De 1991 à 1999, une série de guerres dévasta la Yougoslavie. Alexandra a couvert ce conflit, elle écrivit « J’ai couvert ce conflit jusqu’à l’écœurement. J’ai vu à l’œuvre, toujours et encore la même hystérie lorsque les Serbes s’efforçaient de mettre leur emprise sur les Républiques désireuses de se séparer de la Yougoslavie. Pendant presque dix ans, j’ai accompagné au cimetière des milliers de personnes. (…) Tout au long du chemin, ma vision de l’humanité s’est assombrie et tant d’atrocités m’ont fait prendre conscience de la présence du démon sur la Terre. »
Le 24 février 2022, la guerre éclata en Ukraine. Lorsque je vis ces images de civils en fuite, entassés dans les bus et sur les routes, ces immeubles en feu, des vies soufflées et réduites en cendres, j’ai été troublée de la ressemblance entre les images de Sandra et celles-ci. Si proches dans leur horreur.
Pourquoi se faire la guerre ? C’est une question que je me suis toujours posé. Je ne crois pas avoir connu le monde en paix, bien que les guerres nous paraissent souvent passées ou lointaines. Je pensais, sûrement utopiquement, que l’Histoire nous avait déjà montré l’atrocité des conflits, et que nous en aurions tiré les leçons. C’est triste de voir l’Histoire se répéter, ça dépasse et ça sert nos gorges à tous.
Dans La Peste, Camus écrit : « Quand une guerre éclate, les gens disent : " Ça ne durera pas, c'est trop bête. " Et sans doute une guerre est certainement trop bête, mais cela ne l'empêche pas de durer. La bêtise insiste toujours, on s'en apercevrait si l’on ne pensait pas toujours à soi. »
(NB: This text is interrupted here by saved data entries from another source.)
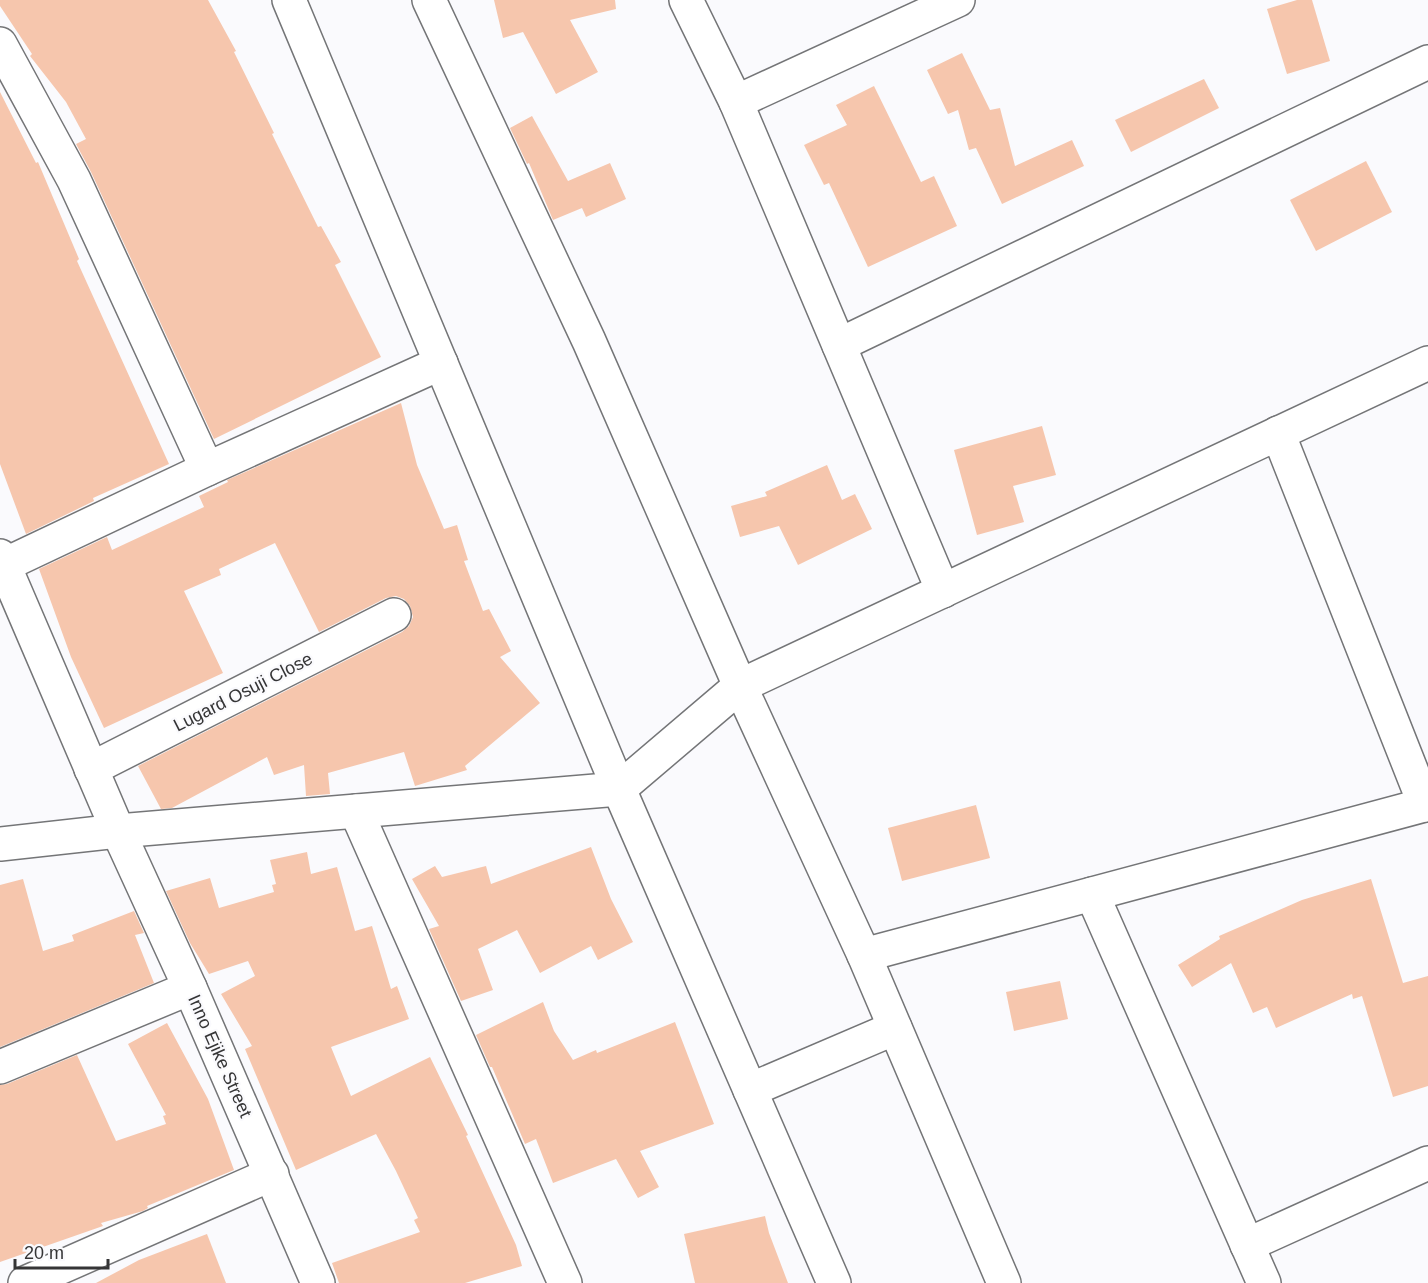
<svg xmlns="http://www.w3.org/2000/svg" width="1428" height="1283" font-family="Helvetica,sans-serif">
  <style>
    .building { fill: #f6c6ad }
    .lines { fill: none; stroke-linecap: round; stroke-linejoin: round }
    .minor-casing { stroke: #747577; stroke-width: 36 }
    .minor { stroke: #fff; stroke-width: 33 }
    .labels { text-anchor: middle; dominant-baseline: central; stroke-width: 4.5; stroke-linejoin: round; paint-order: stroke }
    .street-label { font-size: 18px; fill: #353536; stroke: #fafafd }
  </style>
  <rect width="100%" height="100%" fill="#fafafd"/>
  <g class="building">
    <polygon points="0,0 208,0 236,51 234,52 274,133 272,134 318,227 321,226 341,262 335,265 381,357 214,439 91,172 76,144 86,139 66,102 30,56 32,54 0,6"/>
    <polygon points="494,0 615,0 616,9 570,20 598,72 556,94 523,32 503,38"/>
    <polygon points="1297,0 1312,0 1330,61 1287,74 1267,9"/>
    <polygon points="962,53 990,110 1000,108 1015,166 1072,140 1084,166 1002,204 976,148 969,150 958,110 948,114 927,70"/>
    <polygon points="1204,79 1219,108 1131,152 1115,120"/>
    <polygon points="874,86 921,182 934,176 957,226 868,267 829,183 824,185 804,145 847,125 836,105"/>
    <polygon points="0,92 36,163 38,162 79,259 77,261 169,464 93,498 94,501 26,534 0,464"/>
    <polygon points="532,116 568,181 610,163 626,199 586,217 582,208 553,220 529,163 527,164 510,128"/>
    <polygon points="1366,161 1392,212 1316,251 1290,200"/>
    <polygon points="401,403 417,465 444,529 457,525 468,560 464,561 483,611 489,609 511,651 500,657 540,703 465,766 467,770 415,786 404,752 328,773 330,794 306,796 304,765 274,775 267,757 172,808 161,809 138,766 402,632 409,626 413,617 410,606 404,599 396,596 386,598 319,632 275,543 219,569 221,575 184,591 223,673 104,728 71,657 39,569 107,537 112,550 204,507 199,496 228,482 227,480"/>
    <polygon points="1042,426 1056,475 1013,486 1024,522 977,535 954,450"/>
    <polygon points="827,465 842,500 855,494 872,529 798,565 779,526 740,537 731,506 767,496 765,492"/>
    <polygon points="976,805 990,858 902,881 888,828"/>
    <polygon points="591,847 611,899 633,942 598,960 591,946 540,973 517,930 478,949 493,990 461,1001 429,929 439,926 412,879 435,866 442,877 486,866 491,884"/>
    <polygon points="307,852 311,874 337,867 355,931 372,926 391,989 397,986 409,1019 331,1047 351,1096 430,1057 468,1135 466,1136 516,1245 522,1266 465,1283 339,1283 332,1263 420,1232 414,1220 418,1218 396,1171 376,1134 296,1170 245,1049 252,1046 221,994 255,976 248,961 209,974 190,943 166,891 210,878 219,908 274,892 272,885 276,884 270,860"/>
    <polygon points="23,879 43,951 74,941 72,935 134,911 144,933 135,935 154,983 0,1047 0,885"/>
    <polygon points="1371,879 1403,983 1428,976 1428,1086 1393,1097 1362,996 1353,999 1352,994 1276,1028 1267,1007 1253,1013 1231,963 1192,987 1178,965 1220,939 1219,936 1302,900"/>
    <polygon points="1060,981 1068,1019 1014,1031 1006,992"/>
    <polygon points="543,1002 554,1031 573,1060 596,1050 597,1053 675,1022 714,1124 640,1151 659,1187 638,1198 616,1159 553,1183 536,1139 525,1144 492,1067 490,1067 476,1035"/>
    <polygon points="167,1023 208,1099 234,1170 147,1206 148,1208 143,1211 101,1223 103,1226 0,1262 0,1085 7,1084 77,1055 116,1141 166,1124 163,1116 166,1115 128,1044"/>
    <polygon points="765,1216 769,1233 788,1283 695,1283 684,1234"/>
    <polygon points="207,1234 226,1283 96,1283 139,1260"/>
  </g>
  <g class="lines">
    <defs>
      <g id="minor">
        <polyline points="289,0 619,789 834,1283"/>
        <polyline points="429,0 589,341 740,686 864,955 1004,1283"/>
        <polyline points="686,0 736,102 943,591"/>
        <polyline points="0,44 74,180 207,469"/>
        <polyline points="736,102 958,0"/>
        <polyline points="839,345 1428,62"/>
        <polyline points="1278,433 1425,805"/>
        <polyline points="0,556 118,831 190,988 318,1283"/>
        <polyline points="4,565 207,469 441,363"/>
        <polyline points="91,769 394,615"/>
        <polyline points="356,811 565,1283"/>
        <polyline points="0,844 118,831 619,789 740,686 1428,363"/>
        <polyline points="1092,894 1264,1283"/>
        <polyline points="864,955 1428,804"/>
        <polyline points="0,1067 190,988"/>
        <polyline points="750,1090 895,1028"/>
        <polyline points="1247,1245 1428,1163"/>
        <polyline points="25,1283 272,1174"/>
      </g>
    </defs>
    <use href="#minor" class="minor-casing"/>
    <use href="#minor" class="minor"/>
  </g>
  <g class="labels">
    <g class="street-label">
      <text transform="translate(243 692) rotate(-27)">Lugard Osuji Close</text>
      <text transform="translate(220 1056) rotate(66)">Inno Ejike Street</text>
    </g>
  </g>
  <path d="M15 1259v9h93v-9" fill="none" stroke="#353536" stroke-width="3"/>
  <text x="24" y="1259" font-size="18" fill="#353536" stroke="#fafafd" stroke-width="4.5" paint-order="stroke">20 m</text>
</svg>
Ce qu’il se passe en Ukraine est une tragédie. Nous sommes tous concernés par le retour de la paix, je ne crois pas au discours selon lequel nous ne pouvons rien faire à notre échelle. Lisons, écoutons, observons l’Histoire, prenons conscience de notre universalité et n’oublions pas que la liberté n’est jamais admise. Elle se défend.
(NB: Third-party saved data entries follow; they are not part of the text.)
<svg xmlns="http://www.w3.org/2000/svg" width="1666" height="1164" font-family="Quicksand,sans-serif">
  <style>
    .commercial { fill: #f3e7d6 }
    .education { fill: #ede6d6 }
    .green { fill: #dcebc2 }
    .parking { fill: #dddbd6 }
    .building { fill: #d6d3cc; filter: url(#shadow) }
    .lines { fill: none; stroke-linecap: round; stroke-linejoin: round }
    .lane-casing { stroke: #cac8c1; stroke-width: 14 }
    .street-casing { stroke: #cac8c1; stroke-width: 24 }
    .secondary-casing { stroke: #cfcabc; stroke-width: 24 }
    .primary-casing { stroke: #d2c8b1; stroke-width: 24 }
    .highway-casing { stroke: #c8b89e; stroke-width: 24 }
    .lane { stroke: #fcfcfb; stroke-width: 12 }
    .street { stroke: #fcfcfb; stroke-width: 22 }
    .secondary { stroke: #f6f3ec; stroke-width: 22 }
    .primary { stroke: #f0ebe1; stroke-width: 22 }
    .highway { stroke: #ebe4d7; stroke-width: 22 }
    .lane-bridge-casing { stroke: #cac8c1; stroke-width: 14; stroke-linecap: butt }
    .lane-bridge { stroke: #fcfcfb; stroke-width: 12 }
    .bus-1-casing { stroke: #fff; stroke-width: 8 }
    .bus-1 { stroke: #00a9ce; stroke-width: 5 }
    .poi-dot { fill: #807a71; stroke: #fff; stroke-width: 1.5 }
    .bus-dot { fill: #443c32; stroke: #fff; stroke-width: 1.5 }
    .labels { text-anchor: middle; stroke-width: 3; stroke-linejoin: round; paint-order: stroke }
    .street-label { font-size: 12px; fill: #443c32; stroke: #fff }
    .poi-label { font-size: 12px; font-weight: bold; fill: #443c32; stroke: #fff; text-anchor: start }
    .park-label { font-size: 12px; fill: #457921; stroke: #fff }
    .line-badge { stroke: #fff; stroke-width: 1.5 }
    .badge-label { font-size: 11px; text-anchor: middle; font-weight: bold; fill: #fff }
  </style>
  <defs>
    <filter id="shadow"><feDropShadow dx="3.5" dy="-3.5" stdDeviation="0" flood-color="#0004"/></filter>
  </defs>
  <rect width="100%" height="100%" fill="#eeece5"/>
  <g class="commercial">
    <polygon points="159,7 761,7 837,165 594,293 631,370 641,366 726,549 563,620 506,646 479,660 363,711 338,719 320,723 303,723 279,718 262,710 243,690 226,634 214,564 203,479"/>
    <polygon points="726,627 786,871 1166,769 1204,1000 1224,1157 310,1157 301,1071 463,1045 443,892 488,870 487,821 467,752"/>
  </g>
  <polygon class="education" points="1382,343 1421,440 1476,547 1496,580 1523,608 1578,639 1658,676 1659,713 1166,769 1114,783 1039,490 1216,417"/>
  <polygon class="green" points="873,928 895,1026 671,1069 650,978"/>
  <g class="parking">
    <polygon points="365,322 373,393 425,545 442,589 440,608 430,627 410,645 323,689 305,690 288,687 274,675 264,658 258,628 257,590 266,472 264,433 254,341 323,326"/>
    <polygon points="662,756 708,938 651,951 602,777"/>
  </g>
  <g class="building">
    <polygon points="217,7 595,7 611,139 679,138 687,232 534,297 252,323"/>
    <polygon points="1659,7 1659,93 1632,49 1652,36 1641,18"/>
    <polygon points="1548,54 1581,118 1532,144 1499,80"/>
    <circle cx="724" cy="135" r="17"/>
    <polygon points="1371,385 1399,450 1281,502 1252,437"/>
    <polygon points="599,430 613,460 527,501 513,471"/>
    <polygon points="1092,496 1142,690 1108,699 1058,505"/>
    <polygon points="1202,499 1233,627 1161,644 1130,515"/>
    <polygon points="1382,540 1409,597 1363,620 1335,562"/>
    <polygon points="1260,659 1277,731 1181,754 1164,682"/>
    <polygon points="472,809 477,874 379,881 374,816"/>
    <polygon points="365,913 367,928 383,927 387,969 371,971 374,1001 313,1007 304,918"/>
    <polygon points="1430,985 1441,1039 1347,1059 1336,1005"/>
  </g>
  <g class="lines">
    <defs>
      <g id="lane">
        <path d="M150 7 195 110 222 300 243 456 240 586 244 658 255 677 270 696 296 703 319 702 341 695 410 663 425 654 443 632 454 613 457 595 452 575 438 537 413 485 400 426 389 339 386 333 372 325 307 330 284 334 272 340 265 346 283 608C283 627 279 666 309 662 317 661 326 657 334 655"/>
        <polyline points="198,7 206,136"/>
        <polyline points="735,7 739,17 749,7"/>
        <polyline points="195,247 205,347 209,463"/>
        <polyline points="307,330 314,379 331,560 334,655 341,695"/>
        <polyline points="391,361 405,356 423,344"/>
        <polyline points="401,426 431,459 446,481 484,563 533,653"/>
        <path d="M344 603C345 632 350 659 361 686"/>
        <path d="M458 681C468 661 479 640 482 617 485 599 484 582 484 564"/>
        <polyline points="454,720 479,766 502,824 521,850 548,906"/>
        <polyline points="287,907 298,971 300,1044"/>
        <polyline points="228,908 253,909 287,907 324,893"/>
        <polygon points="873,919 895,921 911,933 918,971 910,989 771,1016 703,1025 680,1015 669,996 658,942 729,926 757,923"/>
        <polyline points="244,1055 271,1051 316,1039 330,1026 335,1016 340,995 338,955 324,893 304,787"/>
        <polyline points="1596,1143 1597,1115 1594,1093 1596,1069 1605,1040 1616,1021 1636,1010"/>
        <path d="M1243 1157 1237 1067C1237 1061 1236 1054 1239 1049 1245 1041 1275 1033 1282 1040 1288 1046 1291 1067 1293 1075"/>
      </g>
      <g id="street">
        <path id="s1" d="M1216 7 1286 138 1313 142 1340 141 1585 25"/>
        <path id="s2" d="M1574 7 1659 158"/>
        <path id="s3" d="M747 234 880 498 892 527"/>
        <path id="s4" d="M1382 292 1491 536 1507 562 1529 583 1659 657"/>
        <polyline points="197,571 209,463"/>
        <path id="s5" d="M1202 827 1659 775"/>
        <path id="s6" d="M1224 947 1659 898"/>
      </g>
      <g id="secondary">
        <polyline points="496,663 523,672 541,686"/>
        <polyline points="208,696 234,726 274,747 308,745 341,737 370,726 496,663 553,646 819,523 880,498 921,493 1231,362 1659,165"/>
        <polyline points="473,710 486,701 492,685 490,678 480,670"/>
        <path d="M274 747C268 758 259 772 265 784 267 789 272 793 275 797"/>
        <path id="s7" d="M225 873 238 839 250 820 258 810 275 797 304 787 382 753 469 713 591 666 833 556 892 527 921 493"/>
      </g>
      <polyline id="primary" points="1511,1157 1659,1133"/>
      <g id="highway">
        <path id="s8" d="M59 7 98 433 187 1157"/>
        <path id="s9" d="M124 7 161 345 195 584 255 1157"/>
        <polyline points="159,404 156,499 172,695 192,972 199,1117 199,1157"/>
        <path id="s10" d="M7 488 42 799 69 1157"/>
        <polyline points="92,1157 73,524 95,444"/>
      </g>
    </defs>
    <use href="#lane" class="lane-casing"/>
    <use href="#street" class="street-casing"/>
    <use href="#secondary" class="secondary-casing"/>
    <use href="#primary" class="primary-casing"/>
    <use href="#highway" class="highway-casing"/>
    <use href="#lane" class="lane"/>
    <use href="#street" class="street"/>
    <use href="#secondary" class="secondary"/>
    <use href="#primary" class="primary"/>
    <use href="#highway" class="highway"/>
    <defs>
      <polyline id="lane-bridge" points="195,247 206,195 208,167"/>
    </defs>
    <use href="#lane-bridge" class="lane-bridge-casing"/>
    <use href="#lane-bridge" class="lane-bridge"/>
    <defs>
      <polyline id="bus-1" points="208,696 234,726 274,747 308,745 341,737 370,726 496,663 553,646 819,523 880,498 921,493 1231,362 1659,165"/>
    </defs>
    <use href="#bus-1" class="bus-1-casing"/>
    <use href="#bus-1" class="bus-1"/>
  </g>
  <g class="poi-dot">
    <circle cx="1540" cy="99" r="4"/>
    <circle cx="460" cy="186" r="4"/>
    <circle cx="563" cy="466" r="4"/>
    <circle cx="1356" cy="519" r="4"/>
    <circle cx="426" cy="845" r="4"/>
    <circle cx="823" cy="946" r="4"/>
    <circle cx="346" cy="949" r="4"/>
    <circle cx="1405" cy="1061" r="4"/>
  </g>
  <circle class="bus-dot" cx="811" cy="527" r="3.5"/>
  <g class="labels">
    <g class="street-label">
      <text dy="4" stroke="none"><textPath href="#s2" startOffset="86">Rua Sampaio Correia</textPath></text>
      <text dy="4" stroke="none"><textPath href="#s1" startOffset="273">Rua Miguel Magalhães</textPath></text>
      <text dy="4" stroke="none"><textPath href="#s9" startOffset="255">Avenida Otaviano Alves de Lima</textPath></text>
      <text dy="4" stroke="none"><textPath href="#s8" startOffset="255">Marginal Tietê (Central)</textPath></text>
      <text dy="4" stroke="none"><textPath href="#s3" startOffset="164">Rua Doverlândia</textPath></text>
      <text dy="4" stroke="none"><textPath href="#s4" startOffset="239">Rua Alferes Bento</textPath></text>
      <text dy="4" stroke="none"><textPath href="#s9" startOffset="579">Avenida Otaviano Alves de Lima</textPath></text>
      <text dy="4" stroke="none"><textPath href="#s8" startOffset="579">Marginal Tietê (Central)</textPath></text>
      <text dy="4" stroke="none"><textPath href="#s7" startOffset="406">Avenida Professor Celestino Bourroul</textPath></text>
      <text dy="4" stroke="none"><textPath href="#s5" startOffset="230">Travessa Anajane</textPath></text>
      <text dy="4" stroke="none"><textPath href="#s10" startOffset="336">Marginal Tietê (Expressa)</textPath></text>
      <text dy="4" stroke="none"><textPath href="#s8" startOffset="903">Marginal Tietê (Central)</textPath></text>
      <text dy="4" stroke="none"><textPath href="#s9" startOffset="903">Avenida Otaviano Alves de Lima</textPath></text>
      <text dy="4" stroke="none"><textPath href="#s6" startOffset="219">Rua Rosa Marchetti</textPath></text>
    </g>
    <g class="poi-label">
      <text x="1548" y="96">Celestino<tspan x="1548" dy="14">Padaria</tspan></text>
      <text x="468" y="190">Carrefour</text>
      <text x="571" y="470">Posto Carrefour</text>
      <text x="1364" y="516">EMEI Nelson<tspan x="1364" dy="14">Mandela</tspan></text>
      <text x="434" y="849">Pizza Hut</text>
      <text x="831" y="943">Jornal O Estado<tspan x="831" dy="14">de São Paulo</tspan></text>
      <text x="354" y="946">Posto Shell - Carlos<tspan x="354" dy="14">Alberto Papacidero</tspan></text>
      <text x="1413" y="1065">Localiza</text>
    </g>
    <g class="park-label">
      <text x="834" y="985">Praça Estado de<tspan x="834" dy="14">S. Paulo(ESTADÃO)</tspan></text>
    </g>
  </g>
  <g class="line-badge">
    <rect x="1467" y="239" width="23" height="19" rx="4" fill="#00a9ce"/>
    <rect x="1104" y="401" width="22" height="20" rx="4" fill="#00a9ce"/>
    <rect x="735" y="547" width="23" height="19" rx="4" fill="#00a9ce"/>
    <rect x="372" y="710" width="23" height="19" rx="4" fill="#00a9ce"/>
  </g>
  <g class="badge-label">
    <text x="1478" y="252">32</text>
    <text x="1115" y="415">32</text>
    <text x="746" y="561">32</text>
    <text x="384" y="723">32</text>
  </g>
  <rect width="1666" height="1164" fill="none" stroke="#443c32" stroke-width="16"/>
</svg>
« Tout a commencé alors que j’avais 27 ans, et mon regard sur le monde était encore celui d’une adolescente. La vocation de photographe, que j’héritais de mon père, ne m’avait jamais confronté ni à la mort, ni à la violence, et la guerre n’avait pour moi qu’une valeur abstraite. » disait Sandra. Ses photographies en Yougoslavie résument, à mes yeux, toute l’injustice d’une guerre. Les conséquences d’une guerre sont concrètes et ses premières victimes sont les Hommes. Sandra est toujours parvenue à rendre compte de cela, de l’humanité d’une guerre, de sa valeur concrète justement. Cette exposition rend hommage aux civils, à ces hommes et femmes soudainement pris de court par la violence. Elle rend aussi hommage aux journalistes, je crois dans l’importance de l’information. Sans eux, sans leur courage et leur désir de montrer la vérité du monde, nous ne pourrions pas nous confronter tant aux joies qu’aux violences de ce qui nous entoure.